There is no easy answer as to why fake news exists, but one reason may be confirmation bias.

Confirmation bias is the inclination to search for or interpret information that favors one’s current or prior beliefs. In other words, some people only believe information that reflects their beliefs.

There is no quick way to determine whether a news source is credible.

People can find credible news by putting aside world views and emotions and start critically thinking about what they are reading.

Here are some basic forms of fake news.


How to spot bias

News companies targeting a specific political demographic aren’t fake news. If news is reported, and it did happen, it is still news. If the news company targets a conservative or liberal audience, the news may have some bias to it.
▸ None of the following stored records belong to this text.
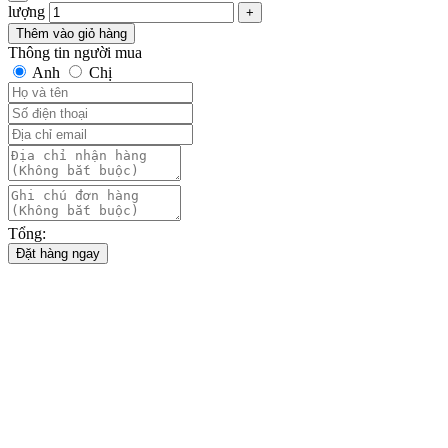
lượng
Thêm vào giỏ hàng
Thông tin người mua
Anh
Chị
Tổng:
Đặt hàng ngay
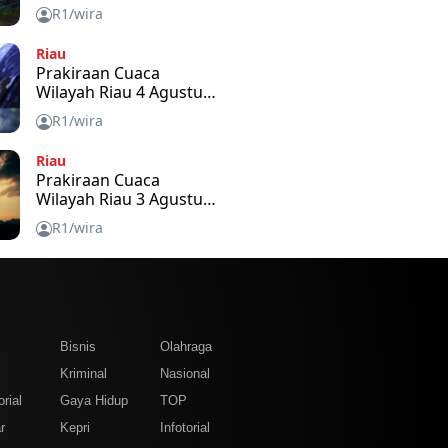
2026
R1/wira
Riau
Prakiraan Cuaca
Wilayah Riau 4 Agustus
2026
R1/wira
Riau
Prakiraan Cuaca
Wilayah Riau 3 Agustus
2026
R1/wira
m
Bisnis
Olahraga
Kriminal
Nasional
rial
Gaya Hidup
TOP
r
Kepri
Infotorial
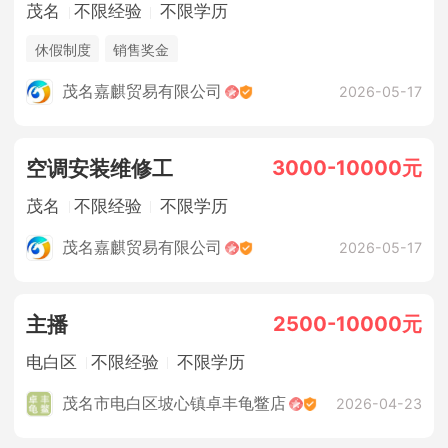
茂名
不限经验
不限学历
休假制度
销售奖金
茂名嘉麒贸易有限公司
2026-05-17
3000-10000元
空调安装维修工
茂名
不限经验
不限学历
茂名嘉麒贸易有限公司
2026-05-17
2500-10000元
主播
电白区
不限经验
不限学历
茂名市电白区坡心镇卓丰龟鳖店
2026-04-23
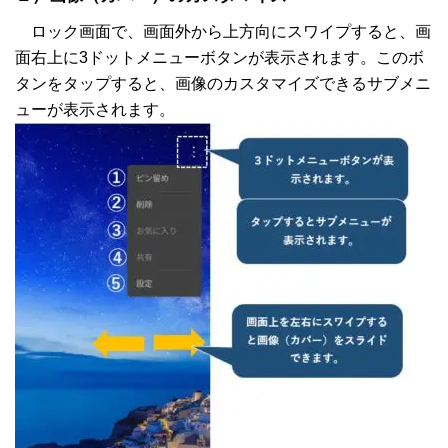
ロック画面で、画面外から上方向にスワイプすると、画
面右上に3ドットメニューボタンが表示されます。このボ
タンをタップすると、画像のカスタマイズできるサブメニ
ューが表示されます。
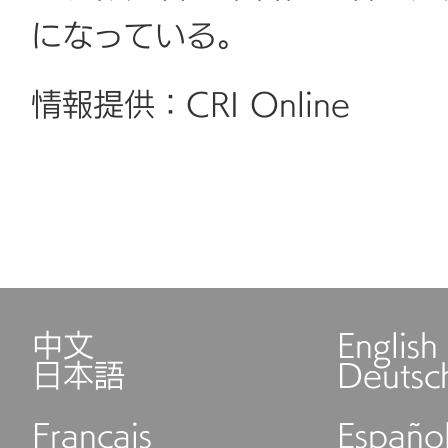
になっている。
情報提供：CRI Online
中文
English
日本語
Deutsc
Français
Españo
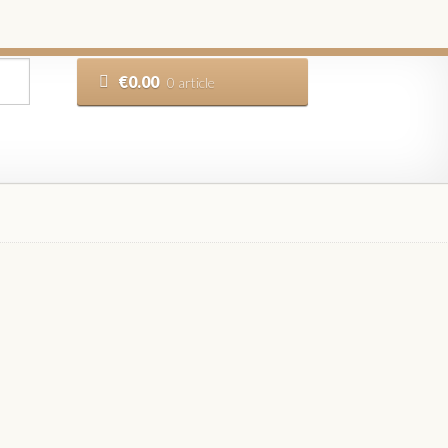
€
0.00
0 article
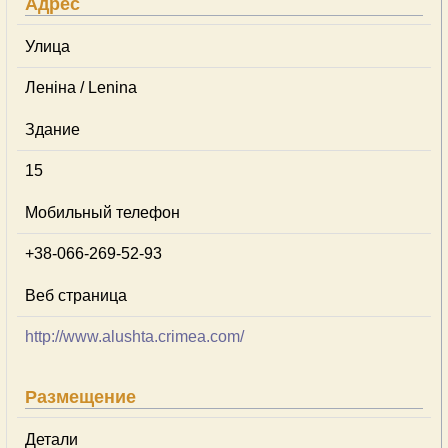
Адрес
Улица
Леніна / Lenina
Здание
15
Мобильный телефон
+38-066-269-52-93
Веб страница
http://www.alushta.crimea.com/
Размещение
Детали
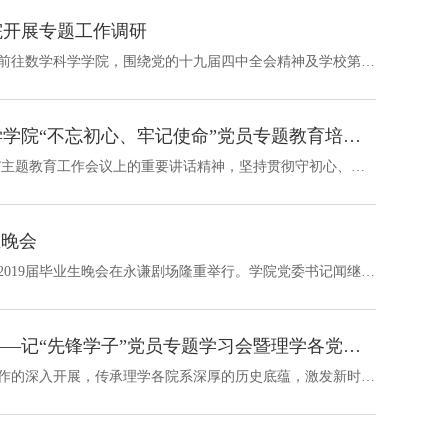
院开展专题工作调研
4月1日下午，校党委书记任少波、党委副书记、副校长张宏建前往数学科学学院，围绕党的十九届四中全会精神及学校第十四次党代会精神贯彻落实、理科大会精神落实、推动理科发展及一流数学学科创建工作开展专题调研。学院党政领导班子及教师代表参加调研。 首先，数学科学学院院长包刚就发展现状、目标思路及建设举措等方面对学院整体工作情况进行汇报。学院在数学学科难得的历史机遇期，要党政一心、形成合...
重温党史守初心，砥砺前行担使命――记数学科学学院“不忘初心、牢记使命”党员专题教育培训活动暨专题工作会
为深入学习贯彻落实习近平总书记在 “不忘初心、牢记使命”主题教育工作会议上的重要讲话精神，坚持贯彻守初心、担使命，找差距、抓落实的总要求，推进学院“双一流”建设各项工作。数学科学学院党委于2019年8月30日至8月31日在温州平阳县开展了“不忘初心、牢记使命”党员专题教育培训活动暨专题工作会。此次主题教育学习活动由学院党委书记闻继威主持，学院班子成员、基层组织负责人、三会负责人、教...
生晚会
2019年6月9日晚，浙江大学数学科学学院“缱绻分惜，光阴几何”2019届毕业生晚会在永谦剧场隆重举行。学院党委书记闻继威，副院长盛为民，党委副书记姚晨，院长助理、数学系系主任张挺，院长助理、应用数学系系主任徐翔，统计学系系主任张朋，信息与计算科学系系主任张庆海等三十余位老师莅临本次晚会，一同见证2019届毕业生从求是园扬帆启航，奔赴更广阔天地这一庄重时刻。 开场伊始，DFM街舞社带来了点燃全场的街舞表演。绚...
弘扬浙大理学优秀传统，争做新时代创新型人才――记“先锋学子”党员专题学习会暨理学各党委联学联建活动启动仪式
为进一步加强党员的教育培养，扎实推进“两学一做”学习教育工作的深入开展，传承理学各院系深厚的历史底蕴，激发新时代理学党建工作的活力。2019年5月29日，“弘扬浙大理学优秀传统，争做新时代创新型人才――‘先锋学子’党员专题学习会暨理学各党委联学联建活动启动仪式”在浙江大学玉泉校区永谦活动中心剧场顺利举办。本次专题学习会由数学科学学院党委、物理学系党委、化学系党委、地球科学学院党委、心理与行为科学系党委联...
Within the crossfire of bias bipartisan propaganda, there are three sides to every story—the left, the right, then the truth somewhere within them. Not left. Not right. Not center. Just somewhere in there. No side is credible by default. 


How to spot click-bait

The purpose of a headline is to summarize the overall message of an article. If a headline is misleading and has little or nothing to do with the article, it is considered click-bait.
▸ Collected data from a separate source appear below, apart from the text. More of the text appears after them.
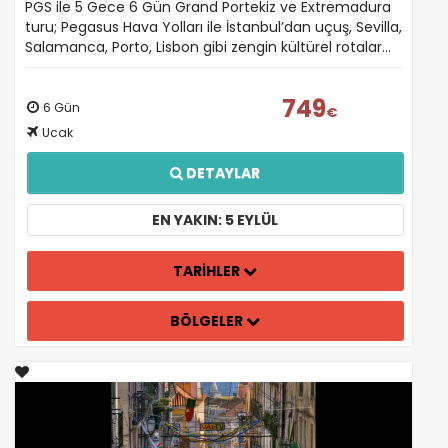
PGS ile 5 Gece 6 Gün Grand Portekiz ve Extremadura
yardımcı olur.
turu; Pegasus Hava Yolları ile İstanbul’dan uçuş, Sevilla,
Salamanca, Porto, Lisbon gibi zengin kültürel rotalar…
749
6 Gün
€
Pazarlama Çerezleri
Ucak
Size ve ilgi alanlarınıza uygun reklamlar göstermek
için kullanılır. Kapatırsanız reklamları görmeye devam
DETAYLAR
edersiniz, ancak daha az alakalı olabilirler.
EN YAKIN: 5 EYLÜL
TARİHLER
Tercihleri Kaydet
BÖLGELER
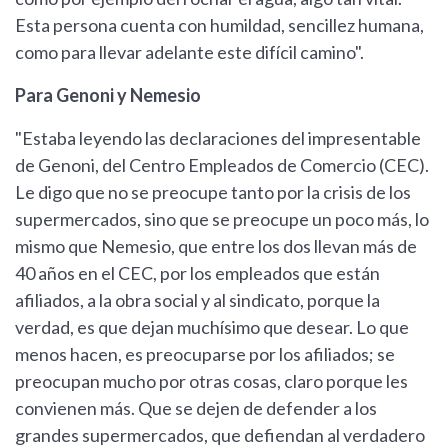
Esta persona cuenta con humildad, sencillez humana,
como para llevar adelante este difícil camino".
Para Genoni y Nemesio
"Estaba leyendo las declaraciones del impresentable
de Genoni, del Centro Empleados de Comercio (CEC).
Le digo que no se preocupe tanto por la crisis de los
supermercados, sino que se preocupe un poco más, lo
mismo que Nemesio, que entre los dos llevan más de
40 años en el CEC, por los empleados que están
afiliados, a la obra social y al sindicato, porque la
verdad, es que dejan muchísimo que desear. Lo que
menos hacen, es preocuparse por los afiliados; se
preocupan mucho por otras cosas, claro porque les
convienen más. Que se dejen de defender a los
grandes supermercados, que defiendan al verdadero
Here is an example of a click-bait article on a right-wing website. The policy in the article exists but it is not discriminatory. Discrimination is the unjust or prejudicial treatment of different categories of people. If a reader feels that developing a policy that concentrates on minorities over majorities is unjust, that would be their opinion.


How to spot tabloids

The most obvious source of fake news are tabloids, often found at grocery checkout lanes.

Tabloids don’t hide as well as other fake news sources, like when the 1994 Los Angeles earthquakes opened the gates of hell, or when Bigfoot accepted Bat Boy’s vice presidential request during the 2020 election.

Although some tabloids have offered true stories, like during the OJ Simpson trial. They mostly exist to entertain readers.

Photo courtesy of Weekly World News

How to find a credible news

In order to make rational choices about the news, people need objective and ethical journalism. Opinions claiming to be factual circle around the water cooler and become a microcosm of misinformation.

Credible news follows basic tenants of journalism: accuracy and objectivity. Sometimes non-credible news sources can be hard to recognize.
Here are some ways to determine whether a news source is credible.

  • Research the news source and the reporter.  Evaluate the news story and its key facts
  • Search the internet to see if other news organizations have reported the same claims
  • Investigate the article’s sources for bias. Make sure the story has at least two varying perspectives.
  • Look at things like the news organization’s reputation, longevity of the organization and circulation numbers. The longer a media company has been around, the more likely they’ve provided honest journalism.